Cameras were stationed in protected areas including Bwindi Impenetrable National Park in Africa, Yasuní National Park in South America and Pasoh Forest Reserve in southeast Asia.

Researchers found that some animals were particularly badly affected by habitat fragmentation caused by deforestation. Specialist species, which use specific habitats only, thrived when habitat fragmentation — that is, losing parts of habitat around, but not necessarily in, a protected area — is low.

Generalists do better in more diverse habitats where they have a range of different types of food and shelter. “Habitats are more varied at the edge of a protected area,” Semper-Pascual explained.

The edge of the habitat changes from a dense tropical forest to open agricultural land, and this can give a more diverse habitat than in the depths of the forest. The flip side of this is that animals attracted to the edge of the habitat, near humans, are more vulnerable to being hunted either to protect farm animals or for products such as meat or fur.

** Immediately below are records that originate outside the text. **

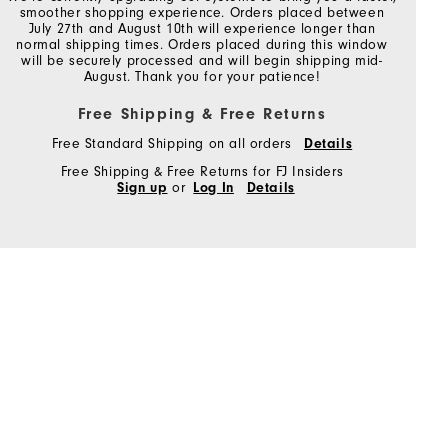
smoother shopping experience. Orders placed between
July 27th and August 10th will experience longer than
normal shipping times. Orders placed during this window
will be securely processed and will begin shipping mid-
August. Thank you for your patience!
Free Shipping & Free Returns
Free Standard Shipping on all orders
Details
Free Shipping & Free Returns for FJ Insiders
Sign up
or
Log In
Details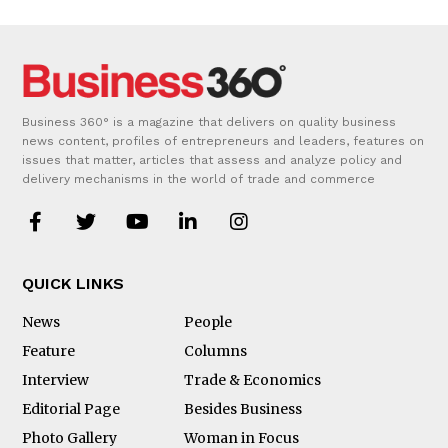
Business 360° is a magazine that delivers on quality business
news content, profiles of entrepreneurs and leaders, features on
issues that matter, articles that assess and analyze policy and
delivery mechanisms in the world of trade and commerce
QUICK LINKS
News
People
Feature
Columns
Interview
Trade & Economics
Editorial Page
Besides Business
Photo Gallery
Woman in Focus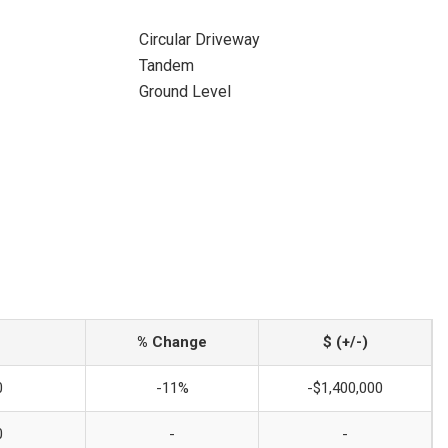
Circular Driveway
Tandem
Ground Level
% Change
$ (+/-)
0
-11%
-$1,400,000
0
-
-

“What we found is that when the human population density is high in these areas, then these species no longer benefit from being near the border, probably because of pressure from hunting or some other type of human interference,” Semper-Pascual said.

World leaders are currently trying to protect more of the world’s landscape for wildlife. In December 2022, the UN biodiversity conference agreed to designate 30 per cent of Earth’s land and oceans as protected areas by 2030. As of mid-2021, 16.64 per cent of the world’s land and 7.74 per cent of its oceans were in protected areas.

Semper-Pascual said: “As more protected areas are created, we need to think carefully about the factors both within and outside protected areas that influence biodiversity.”